### AUFGABE
Können Sie aus dem Textauszug über offene Bildungsressourcen die Passage wortgetreu zitieren, die mit „Wer im Internet“ beginnt und mit „wieder zu veröffentlichen.“ endet?

Autoren: Martin Ebner, Sandra Schön

Webfunde dürfen nicht ohne weiteres verwendet werden!#

Wer im Internet nach Lern- und Lehrmaterialien recherchiert, wird zahlreiche Treffer landen: Von Abbildungen über passende Texte bis hin zu kurzen Videos finden sich – zumindest in Englisch – häufig etliche passende Funde. Trotzdem erlauben es Urheberrechtsregelungen im deutschsprachigen Europa im Regelfall nicht, diese Materialien im Unterricht einzusetzen bzw. als Bestandteil neu zusammengestellter Lern- und Lehrmaterialien wieder zu veröffentlichen, also beispielsweise anderen im Internet zur Verfügung zu stellen. Solche Materialien sind somit prinzipiell kostenfrei zu entdecken, sind aber rechtlich nicht ohne weiteres zu nutzen und wieder zu veröffentlichen.

Was man darf bzw. nicht darf wird u.a. in den Urheberrechtsgesetzen festgelegt. Unter folgenden URL kann man weitere Informationen nachlesen:

Definition "Offene Bildungsressourcen"#

"OER" hat sich in den letzten Jahren, auch im deutschsprachigen Raum, als Abkürzung für "Open Educational Resources" (engl. für offene Bildungsressourcen) etabliert. Darunter werden Materialien für Lernende und Lehrende verstanden, welche kostenlos im Web zugänglich sind und über eine entsprechende Lizenzierung zur Verwendung und auch zur Modifikation freigegeben sind (Geser 2007; Mruck et al. 2011).

Bedeutung von "offen"#

Offene Bildungsressourcen zeichnen sich zunächst dadurch aus, dass sie (a) kostenfrei im Web zur Verfügung stehen. Darüber hinaus sind sie auch (b) frei verwendbar: Da generell Urheberrechtsinhaber/-innen, also in der Regel die Autor/-innen von Internetmaterialien, um Erlaubnis gefragt werden müssen, bevor Materialien im Unterricht eingesetzt werden bzw. modifiziert und wie- derveröffentlicht werden, wurden dazu eine Reihe von Lizenzmodellen eingeführt. Im deutschsprachigen Raum ist der Einsatz der Creative-Commons-Lizenzen verbreitet. Einige Sammlungen von offenen Bildungsressourcen oder Plattformen zur Erstellung von offenen Bildungsressourcen werden durch entsprechende Lizenzierungsmodelle unterstützt, um die spätere Nutzung so einfach wie möglich zu machen. Dann, als dritte Bedeutung des Wortes "offen", wird dem Verständnis einiger Initiativen zufolge auch eingefordert, dass offene Bildungsressourcen (c) dem Prinzip offener Softwarestandards folgen sollen, ein Microsoft-Word-Dokument würde dabei diesem Anspruch nicht genügen. Schließlich wird in den letzten Jahren immer häufiger unmittelbar (d) auch auf "offene Lern- bzw. Lehrformen" verwiesen, die mit offenen Bildungsressourcen möglich werden, aber auch entsprechend unterstützt werden sollen. Dabei wird auch eingefordert, dass Lernende bei der Entwicklung der Lern- und Lehrmaterialien mitwirken können.

### BEREITGESTELLTES MATERIAL

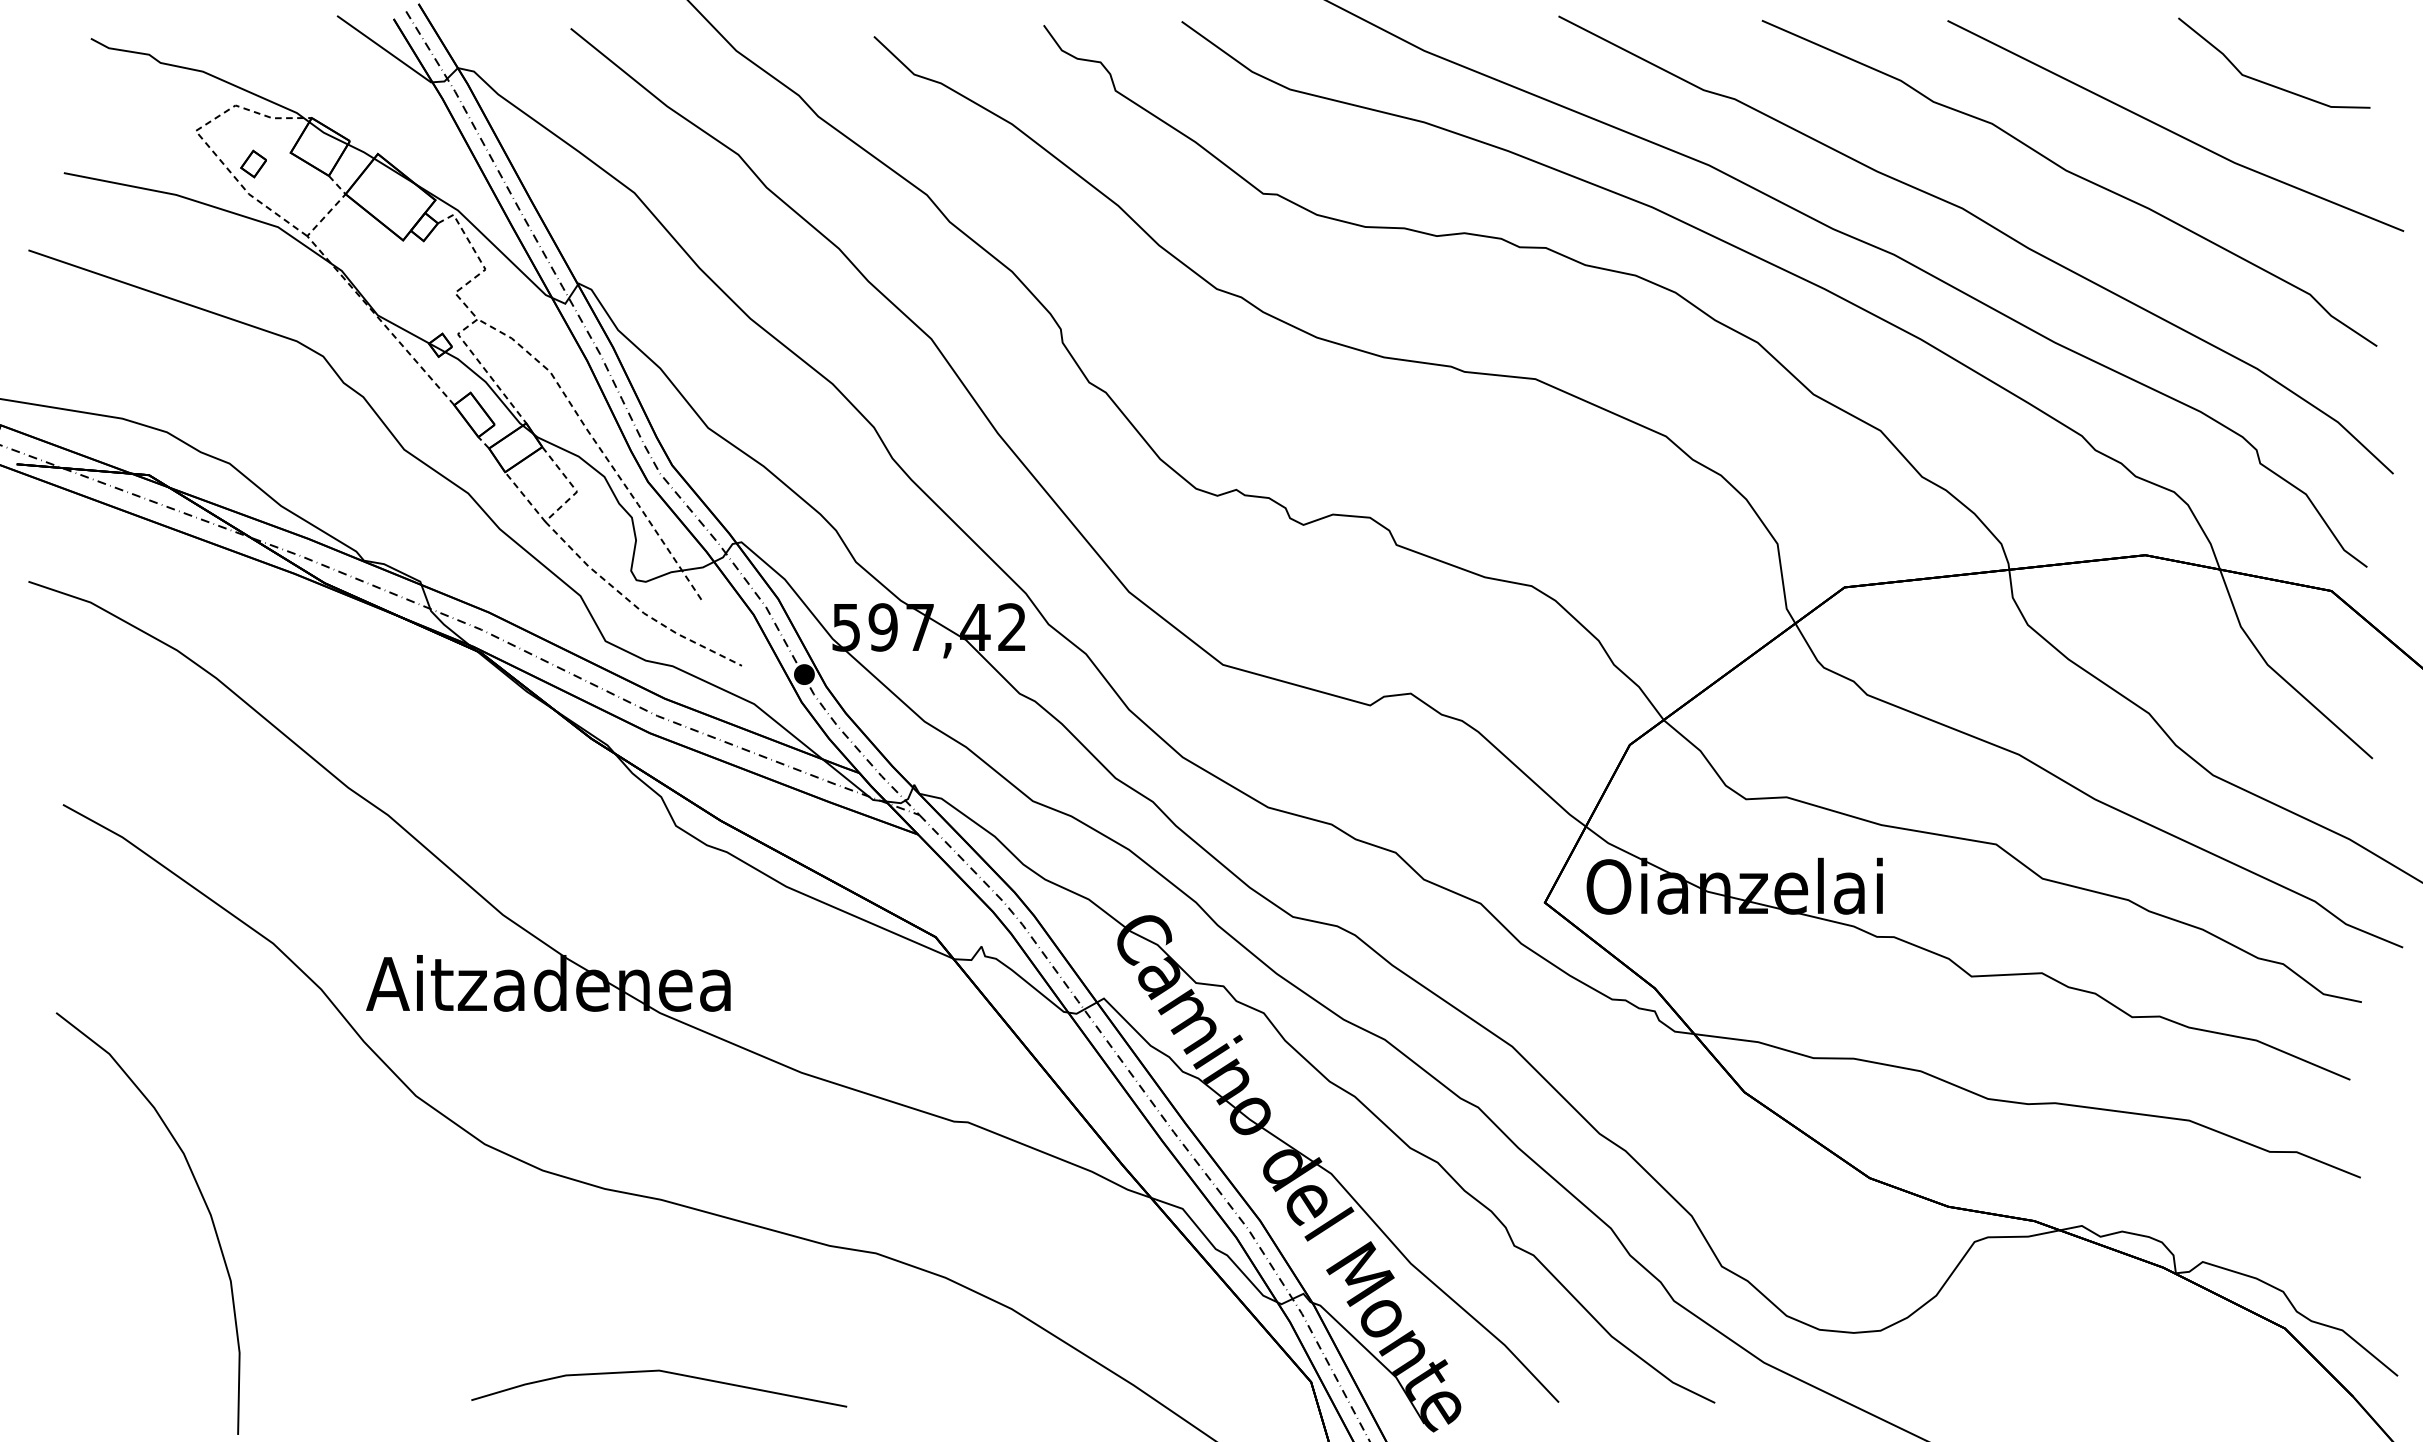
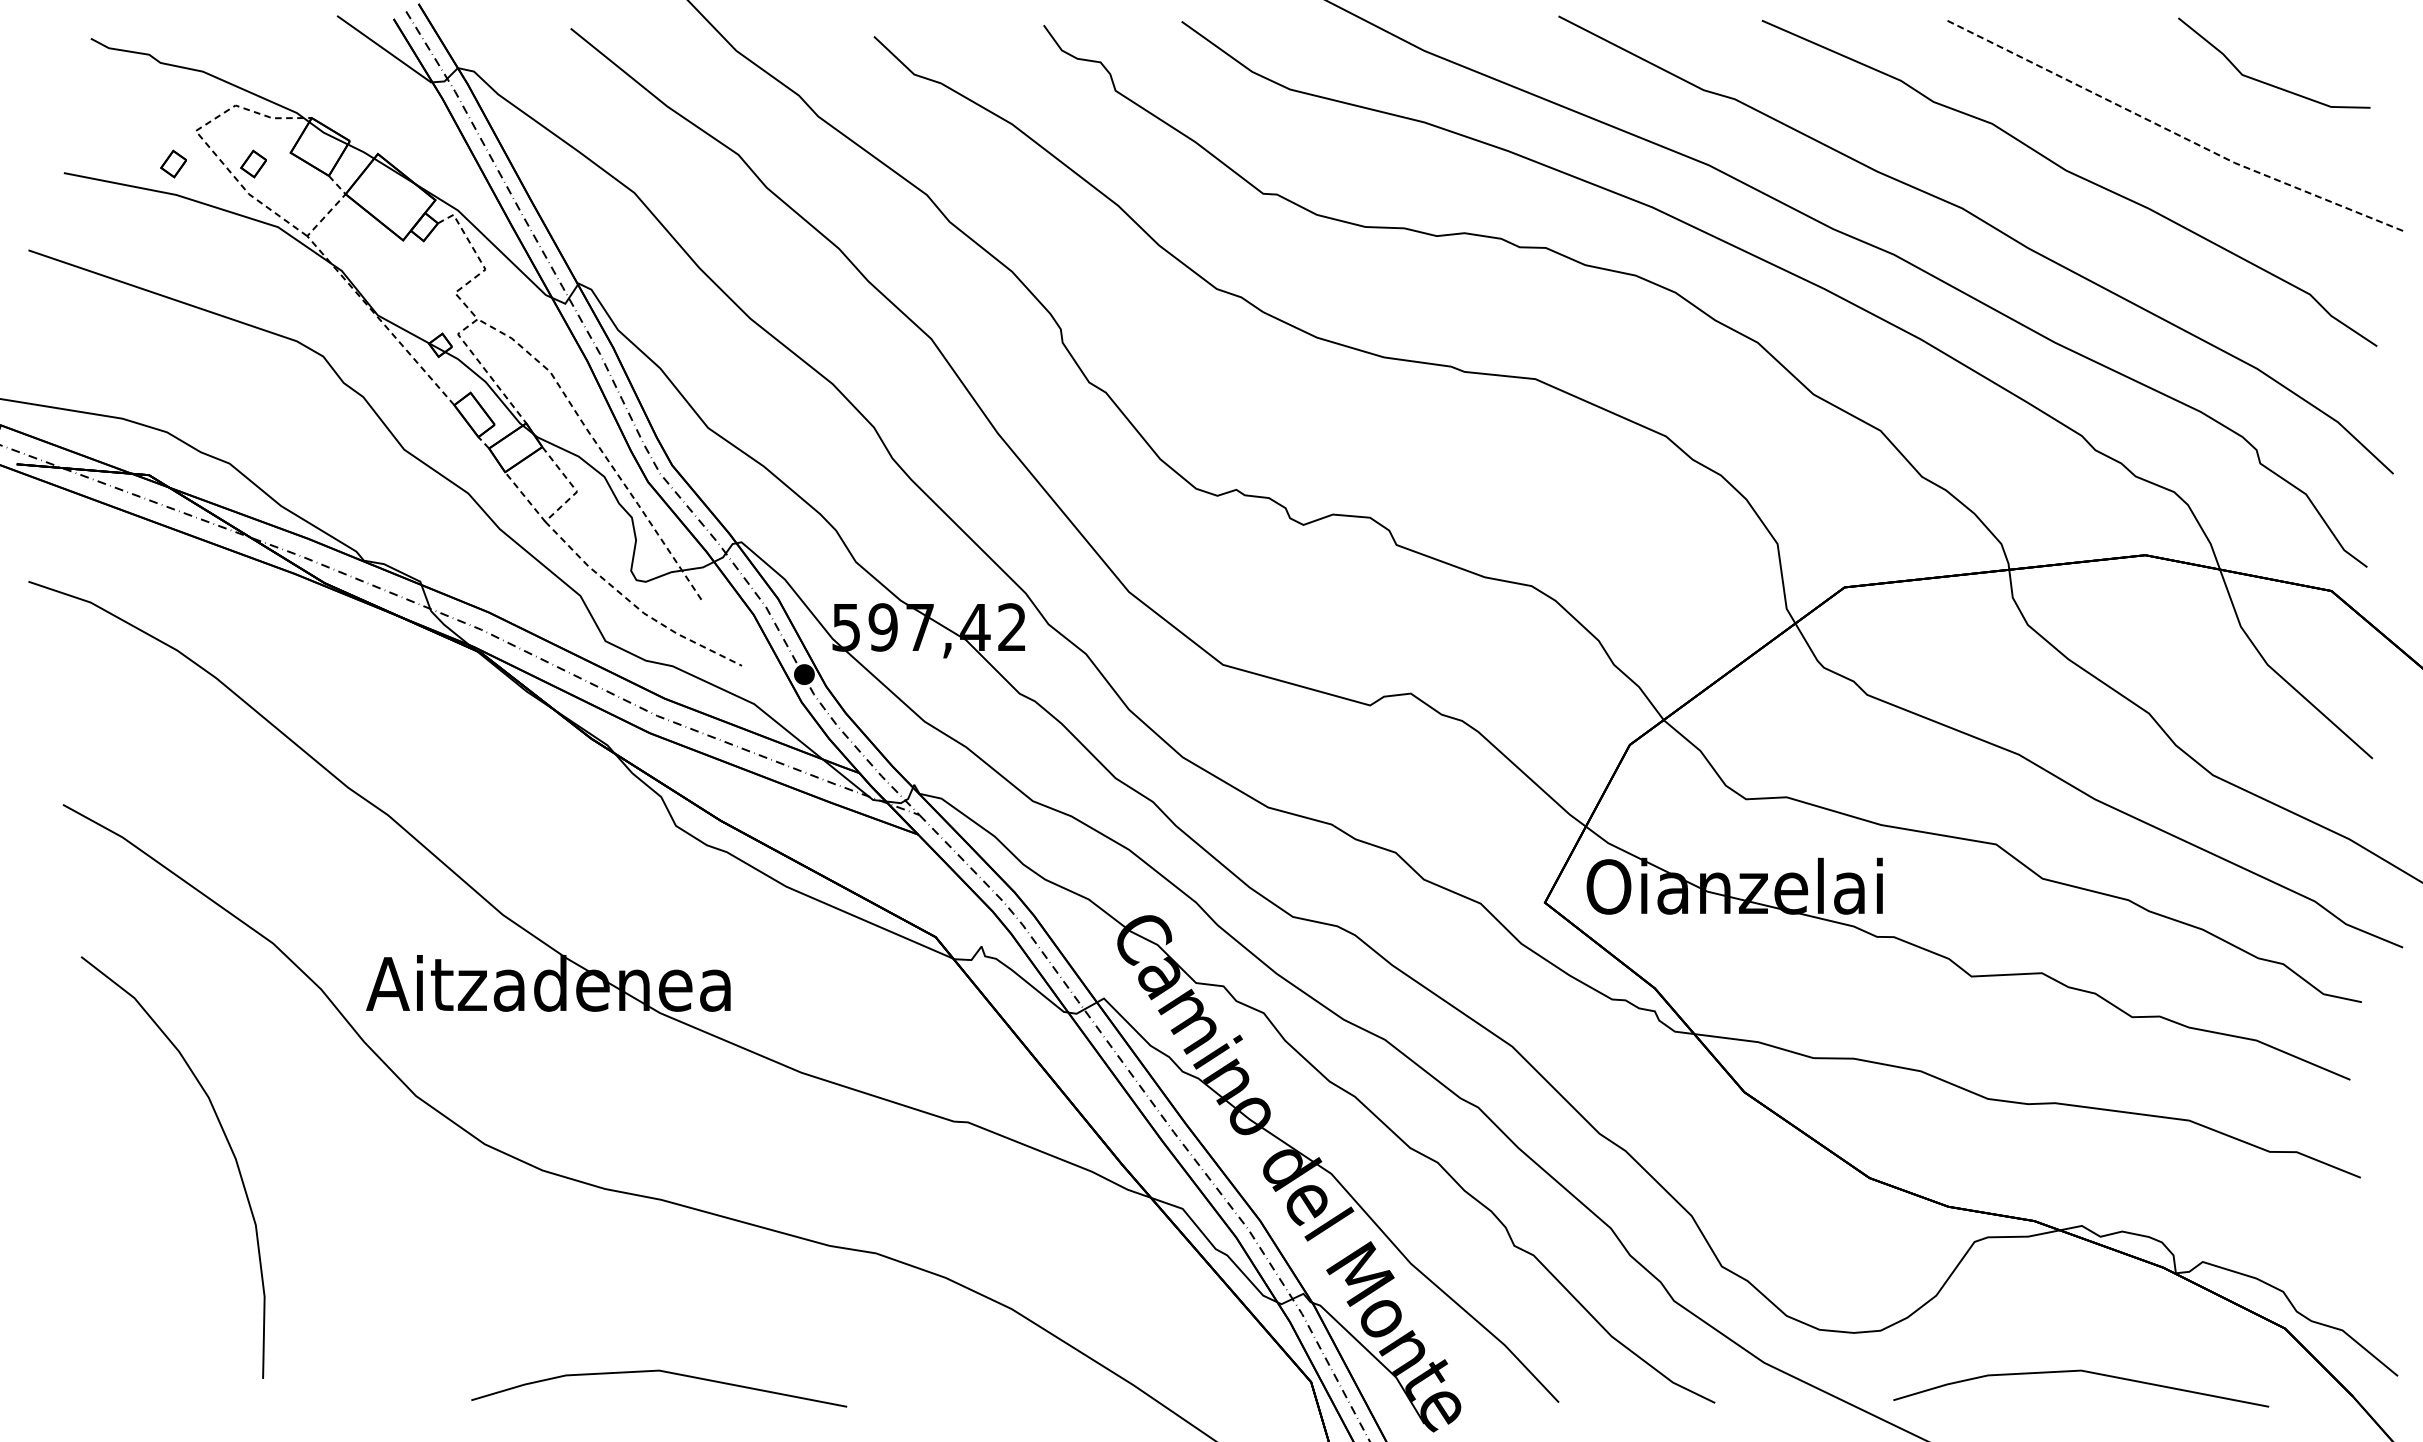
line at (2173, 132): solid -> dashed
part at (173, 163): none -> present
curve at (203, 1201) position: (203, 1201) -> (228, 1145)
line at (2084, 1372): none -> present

### LÖSUNG
Wer im Internet nach Lern- und Lehrmaterialien recherchiert, wird zahlreiche Treffer landen: Von Abbildungen über passende Texte bis hin zu kurzen Videos finden sich – zumindest in Englisch – häufig etliche passende Funde. Trotzdem erlauben es Urheberrechtsregelungen im deutschsprachigen Europa im Regelfall nicht, diese Materialien im Unterricht einzusetzen bzw. als Bestandteil neu zusammengestellter Lern- und Lehrmaterialien wieder zu veröffentlichen, also beispielsweise anderen im Internet zur Verfügung zu stellen. Solche Materialien sind somit prinzipiell kostenfrei zu entdecken, sind aber rechtlich nicht ohne weiteres zu nutzen und wieder zu veröffentlichen.